Die Bischöfin der evangelischen Kirche von Kurhessen-Waldeck, Dr. Beate Hofmann, empfiehlt allen Pfarrern im Umgang mit der aktuellen Situation mit Blick auf das Coronavirus, alle Gottesdienste und weitere kirchliche Veranstaltungen vorerst bis Ende April abzusagen.

Damit folgt die Bischöfin den aktuellen Empfehlungen der Bundesregierung und des Robert-Koch-Institutes, auf Sozialkontakte zu verzichten. „Im Augenblick ist dies jedoch kein Widerspruch zu gelebter Nächstenliebe, sondern ihr Ausdruck“, teilt Dr. Beate Hofmann mit.

Glocken zu Gebetszeiten läuten 

Die Kirchenräume sollen dennoch offengehalten und die Glocken auch zu den Gebetszeiten weiter geläutet werden. Ulrike Laakmann, Dekanin des Kirchenkreises Werra-Meißner, erklärt, dass diese Maßnahmen gerade dazu beitragen sollen, die Schwächsten der Gesellschaft zu schützen, in diesem Falle ältere Menschen mit besonderen gesundheitlichen Risiken.

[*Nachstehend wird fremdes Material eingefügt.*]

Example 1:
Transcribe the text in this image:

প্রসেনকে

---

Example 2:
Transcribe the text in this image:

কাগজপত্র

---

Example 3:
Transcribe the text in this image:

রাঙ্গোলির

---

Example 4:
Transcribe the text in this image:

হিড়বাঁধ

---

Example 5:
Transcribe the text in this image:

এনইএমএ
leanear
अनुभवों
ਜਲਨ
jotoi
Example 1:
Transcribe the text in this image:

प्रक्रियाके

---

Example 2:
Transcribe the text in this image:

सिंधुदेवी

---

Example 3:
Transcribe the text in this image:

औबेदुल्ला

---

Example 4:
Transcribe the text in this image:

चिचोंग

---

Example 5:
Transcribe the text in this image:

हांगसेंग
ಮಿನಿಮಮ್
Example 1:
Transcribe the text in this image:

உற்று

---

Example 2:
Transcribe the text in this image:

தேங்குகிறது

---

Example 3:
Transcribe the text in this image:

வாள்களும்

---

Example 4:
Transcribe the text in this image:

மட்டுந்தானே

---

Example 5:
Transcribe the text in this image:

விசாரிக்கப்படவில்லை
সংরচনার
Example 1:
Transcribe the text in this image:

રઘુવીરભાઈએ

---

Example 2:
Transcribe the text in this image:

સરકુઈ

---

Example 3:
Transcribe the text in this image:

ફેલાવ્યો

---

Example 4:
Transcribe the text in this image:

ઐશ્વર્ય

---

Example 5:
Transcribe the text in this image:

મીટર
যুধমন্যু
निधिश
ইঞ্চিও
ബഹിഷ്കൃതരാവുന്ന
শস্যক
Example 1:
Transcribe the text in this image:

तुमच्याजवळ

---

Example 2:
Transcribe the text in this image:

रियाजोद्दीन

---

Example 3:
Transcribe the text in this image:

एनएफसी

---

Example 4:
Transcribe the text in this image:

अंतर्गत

Dr. Beate HofmannBischöfin Kurhessen-Waldeck

„Auch wenn die Gottesdienste abgesagt sind, es wird zur Gebetszeit jemand vor Ort sein, falls doch jemand zum Gebet kommen möchte“, sagt Ulrike Laakmann. „In dem Fall, dass sich eine zu große Menge versammelt, werden dann vorsorglich die persönlichen Daten aufgenommen.“ Für die kirchliche Arbeit bedeute die derzeitige Situation, die Arbeitsformen, wo immer es möglich ist, an die aktuelle Lage anzupassen, teilt die Bischöfin mit. Deshalb werden über die Homepage ekkw.de und auf Facebook Hinweise auf online abrufbare Gottesdienste und digitale Gebetsformate zur Verfügung gestellt.

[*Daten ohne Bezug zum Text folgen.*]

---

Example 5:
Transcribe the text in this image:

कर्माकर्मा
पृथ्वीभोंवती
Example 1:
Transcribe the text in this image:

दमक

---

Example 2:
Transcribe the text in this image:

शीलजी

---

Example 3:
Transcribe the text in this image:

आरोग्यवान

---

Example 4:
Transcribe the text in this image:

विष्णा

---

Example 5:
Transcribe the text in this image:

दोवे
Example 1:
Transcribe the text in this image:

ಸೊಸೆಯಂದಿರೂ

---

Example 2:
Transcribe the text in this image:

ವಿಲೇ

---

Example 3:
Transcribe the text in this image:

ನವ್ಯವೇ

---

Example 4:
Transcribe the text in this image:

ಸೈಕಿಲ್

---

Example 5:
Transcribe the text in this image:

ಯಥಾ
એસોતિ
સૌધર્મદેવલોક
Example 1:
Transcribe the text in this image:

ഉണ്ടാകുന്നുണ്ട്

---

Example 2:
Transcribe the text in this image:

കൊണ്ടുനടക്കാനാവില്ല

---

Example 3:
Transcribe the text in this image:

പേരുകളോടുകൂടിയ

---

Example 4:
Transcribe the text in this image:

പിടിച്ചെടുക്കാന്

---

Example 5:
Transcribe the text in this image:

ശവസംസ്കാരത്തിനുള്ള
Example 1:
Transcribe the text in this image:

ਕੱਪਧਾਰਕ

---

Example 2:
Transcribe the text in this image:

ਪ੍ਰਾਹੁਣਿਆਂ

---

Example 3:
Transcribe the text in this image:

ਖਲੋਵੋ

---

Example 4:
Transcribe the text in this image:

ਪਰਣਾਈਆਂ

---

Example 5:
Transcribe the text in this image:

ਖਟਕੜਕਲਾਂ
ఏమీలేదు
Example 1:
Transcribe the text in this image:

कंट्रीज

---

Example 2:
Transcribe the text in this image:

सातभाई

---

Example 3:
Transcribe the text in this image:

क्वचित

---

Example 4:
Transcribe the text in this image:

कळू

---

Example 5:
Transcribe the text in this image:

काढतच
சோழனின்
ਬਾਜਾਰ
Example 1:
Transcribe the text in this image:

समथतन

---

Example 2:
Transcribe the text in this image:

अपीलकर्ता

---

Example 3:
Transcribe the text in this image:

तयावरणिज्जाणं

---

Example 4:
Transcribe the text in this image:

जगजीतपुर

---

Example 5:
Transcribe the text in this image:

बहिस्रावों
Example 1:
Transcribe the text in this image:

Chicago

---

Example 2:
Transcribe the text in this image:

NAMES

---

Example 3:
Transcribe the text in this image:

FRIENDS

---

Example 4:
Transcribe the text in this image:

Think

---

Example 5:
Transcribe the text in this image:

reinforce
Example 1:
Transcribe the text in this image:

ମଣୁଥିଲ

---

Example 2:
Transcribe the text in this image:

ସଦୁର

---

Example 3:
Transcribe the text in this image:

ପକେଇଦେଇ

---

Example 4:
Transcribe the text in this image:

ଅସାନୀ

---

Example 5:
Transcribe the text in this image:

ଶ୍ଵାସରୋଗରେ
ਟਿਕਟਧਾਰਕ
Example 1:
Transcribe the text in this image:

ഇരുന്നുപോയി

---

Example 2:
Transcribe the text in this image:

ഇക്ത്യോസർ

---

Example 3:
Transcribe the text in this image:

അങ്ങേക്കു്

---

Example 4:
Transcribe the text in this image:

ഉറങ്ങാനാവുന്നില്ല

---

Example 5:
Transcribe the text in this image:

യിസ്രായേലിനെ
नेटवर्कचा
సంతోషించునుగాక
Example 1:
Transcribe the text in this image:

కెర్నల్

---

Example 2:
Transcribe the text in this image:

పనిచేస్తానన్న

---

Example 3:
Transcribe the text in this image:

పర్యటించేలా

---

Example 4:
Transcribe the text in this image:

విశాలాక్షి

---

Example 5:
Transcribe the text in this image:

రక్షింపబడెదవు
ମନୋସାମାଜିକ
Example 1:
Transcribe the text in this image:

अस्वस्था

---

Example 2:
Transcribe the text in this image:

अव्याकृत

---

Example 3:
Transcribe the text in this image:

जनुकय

Videogottesdienst der Bischöfin 

Am kommenden Sonntag wird sich Bischöfin Dr. Hofmann in einem Videogottesdienst an die Gläubigen wenden. Dieser ist ab 9 Uhr auf der landeskirchlichen Homepage zu finden „Wir arbeiten daran, weitere geistliche Angebote über das Internet und per Telefonabruf zugänglich zu machen“, sagt Bischöfin Dr. Beate Hofmann.

Menschen, die zu Hause bleiben wollen oder müssen, sollen nicht von allen sozialen Kontakten abgeschnitten sein.

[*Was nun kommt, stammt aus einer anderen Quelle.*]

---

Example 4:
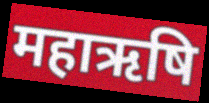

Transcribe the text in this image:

महाऋषि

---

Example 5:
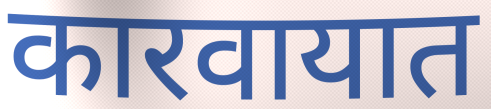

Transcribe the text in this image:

कारवायात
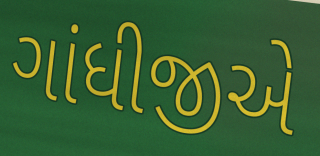
ગાંધીજીએ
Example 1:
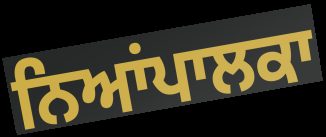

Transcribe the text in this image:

ਨਿਆਂਪਾਲਕਾ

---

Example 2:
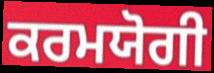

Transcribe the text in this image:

ਕਰਮਯੋਗੀ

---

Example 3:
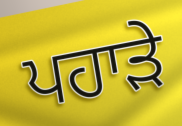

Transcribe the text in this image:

ਪਹਾੜੇ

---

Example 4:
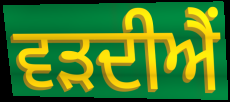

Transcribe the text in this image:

ਵੜਦੀਐਂ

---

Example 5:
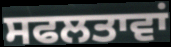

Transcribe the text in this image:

ਸਫਲਤਾਵਾਂ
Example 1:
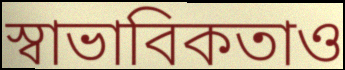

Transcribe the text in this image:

স্বাভাবিকতাও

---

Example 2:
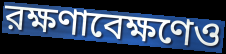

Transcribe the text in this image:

রক্ষণাবেক্ষণেও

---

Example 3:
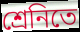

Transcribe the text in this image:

শ্রেনিতে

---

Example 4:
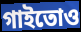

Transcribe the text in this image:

গাইতোও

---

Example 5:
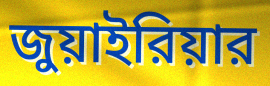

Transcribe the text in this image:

জুয়াইরিয়ার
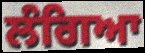
ਲੰਗਿਆ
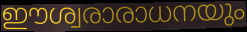
ഈശ്വരാരാധനയും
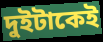
দুইটাকেই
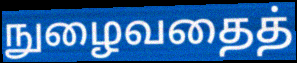
நுழைவதைத்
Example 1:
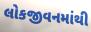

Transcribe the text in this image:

લોકજીવનમાંથી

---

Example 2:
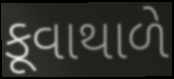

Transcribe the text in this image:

કૂવાથાળે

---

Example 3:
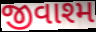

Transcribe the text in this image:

જીવાશ્મ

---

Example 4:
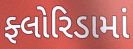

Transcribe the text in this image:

ફ્લોરિડામાં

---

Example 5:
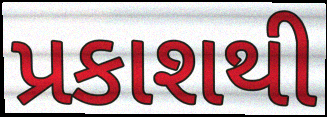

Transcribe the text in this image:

પ્રકાશથી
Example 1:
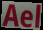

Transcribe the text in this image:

Ael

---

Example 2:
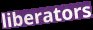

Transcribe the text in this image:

liberators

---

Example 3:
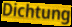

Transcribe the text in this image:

Dichtung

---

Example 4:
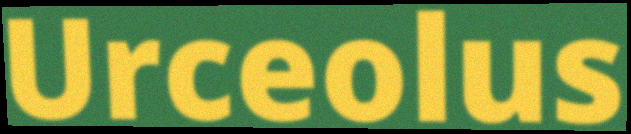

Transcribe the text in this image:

Urceolus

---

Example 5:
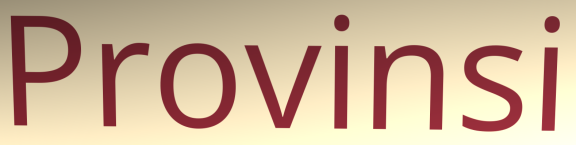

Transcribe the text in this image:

Provinsi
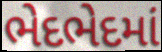
ભેદભેદમાં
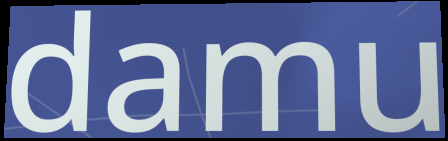
damu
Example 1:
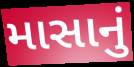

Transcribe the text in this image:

માસાનું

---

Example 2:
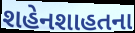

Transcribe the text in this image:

શહેનશાહતના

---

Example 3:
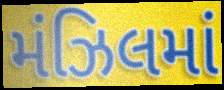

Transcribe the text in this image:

મંઝિલમાં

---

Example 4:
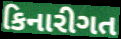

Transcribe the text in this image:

કિનારીગત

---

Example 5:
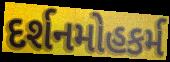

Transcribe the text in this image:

દર્શનમોહકર્મ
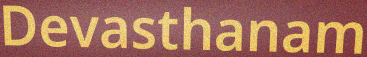
Devasthanam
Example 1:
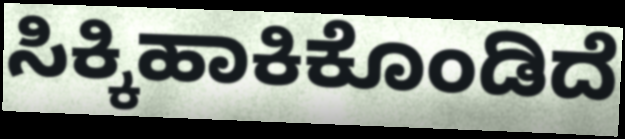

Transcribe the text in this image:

ಸಿಕ್ಕಿಹಾಕಿಕೊಂಡಿದೆ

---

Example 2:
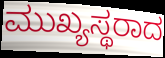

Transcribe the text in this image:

ಮುಖ್ಯಸ್ಥರಾದ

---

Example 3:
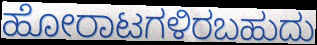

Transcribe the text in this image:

ಹೋರಾಟಗಳಿರಬಹುದು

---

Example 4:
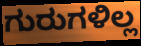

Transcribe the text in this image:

ಗುರುಗಳಿಲ್ಲ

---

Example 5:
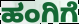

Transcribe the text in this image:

ಹಂಗಿಗೆ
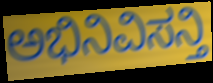
ಅಭಿನಿವಿಸನ್ತಿ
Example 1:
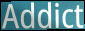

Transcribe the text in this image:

Addict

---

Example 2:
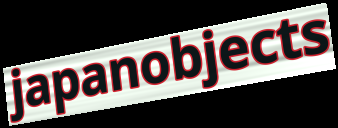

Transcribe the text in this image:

japanobjects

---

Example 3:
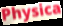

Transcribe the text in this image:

Physica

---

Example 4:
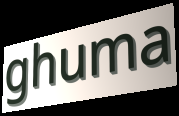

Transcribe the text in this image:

ghuma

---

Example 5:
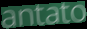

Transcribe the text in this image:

antato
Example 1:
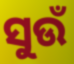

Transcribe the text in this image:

ସୁଉଁ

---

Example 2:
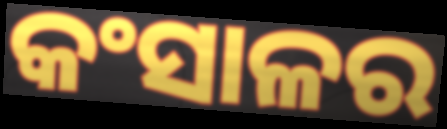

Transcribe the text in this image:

କଂସାଳର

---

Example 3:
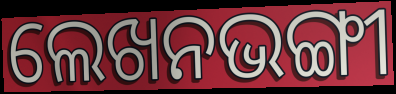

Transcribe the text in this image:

ଲେଖନଭଙ୍ଗୀ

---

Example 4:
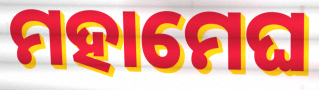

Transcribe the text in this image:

ମହାମେଘ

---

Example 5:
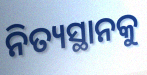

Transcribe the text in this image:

ନିତ୍ୟସ୍ଥାନକୁ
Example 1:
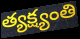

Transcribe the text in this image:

త్యక్ష్యంతి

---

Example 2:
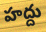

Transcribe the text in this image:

హద్దు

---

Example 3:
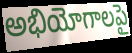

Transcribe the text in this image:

అభియోగాలపై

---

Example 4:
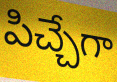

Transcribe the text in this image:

పిచ్చేగా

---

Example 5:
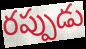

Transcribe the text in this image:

రప్పుడు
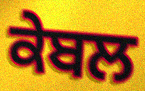
ਕੇਬਲ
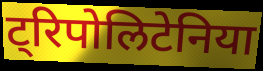
ट्रिपोलिटेनिया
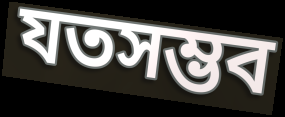
যতসম্ভব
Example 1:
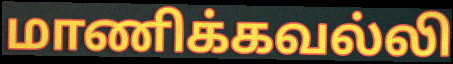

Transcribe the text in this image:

மாணிக்கவல்லி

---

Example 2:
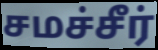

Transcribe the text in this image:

சமச்சீர்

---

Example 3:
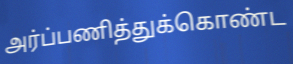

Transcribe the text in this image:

அர்ப்பணித்துக்கொண்ட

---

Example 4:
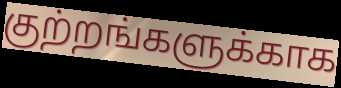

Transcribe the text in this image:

குற்றங்களுக்காக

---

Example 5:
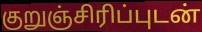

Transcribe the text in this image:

குறுஞ்சிரிப்புடன்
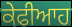
ਕੇਫੀਆਹ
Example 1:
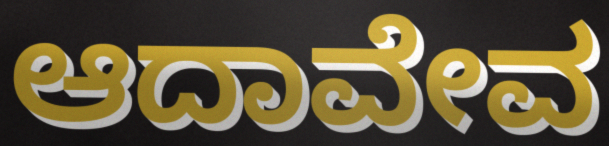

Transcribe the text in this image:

ಆದಾವೇವ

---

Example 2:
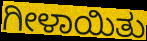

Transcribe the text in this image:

ಗೀಳಾಯಿತು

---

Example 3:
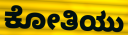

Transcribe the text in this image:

ಕೋತಿಯು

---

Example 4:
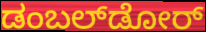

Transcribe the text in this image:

ಡಂಬಲ್‌ಡೋರ್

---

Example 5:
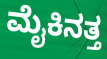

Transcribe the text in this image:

ಮೈಕಿನತ್ತ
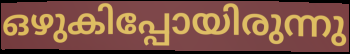
ഒഴുകിപ്പോയിരുന്നു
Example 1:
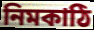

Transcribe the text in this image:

নিমকাঠি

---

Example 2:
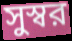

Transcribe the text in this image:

সুস্বর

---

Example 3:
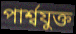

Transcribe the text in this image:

পার্শ্বযুক্ত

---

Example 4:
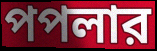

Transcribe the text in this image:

পপলার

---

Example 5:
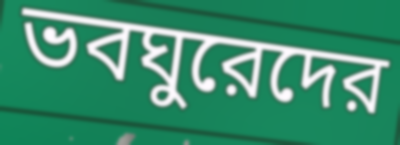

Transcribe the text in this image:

ভবঘুরেদের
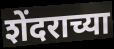
शेंदराच्या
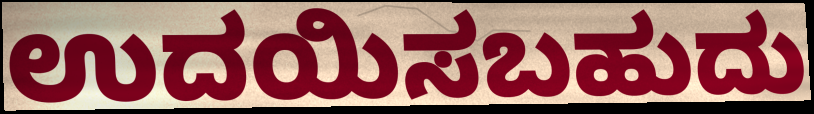
ಉದಯಿಸಬಹುದು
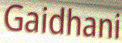
Gaidhani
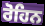
ਰੋਹਿਨ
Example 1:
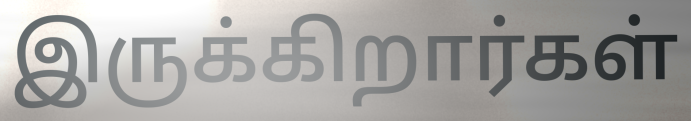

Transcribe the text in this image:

இருக்கிறார்கள்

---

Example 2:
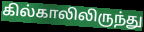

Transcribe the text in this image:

கில்காலிலிருந்து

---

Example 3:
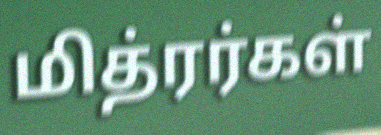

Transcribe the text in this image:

Konfirmationen, Taufen und Trauungen verschieben 

Die Bischöfin rät außerdem dazu, Konfirmationen und Jubiläumskonfirmationen auf den Sommer oder Herbst zu verschieben, ebenso Taufen und Trauungen. Tote zu bestatten sei ein Werk der Barmherzigkeit, deshalb sollen Trauerfeiern weiter durchgeführt werden.

Risiken reduzieren 

„Mit diesen Maßnahmen wollen wir dazu beitragen, Ansteckungsrisiken zu reduzieren und zugleich die Botschaft von der Liebe Gottes weiter zu sagen und Sorgenetze zu knüpfen“, so Bischöfin Dr. Beate Hofmann weiter.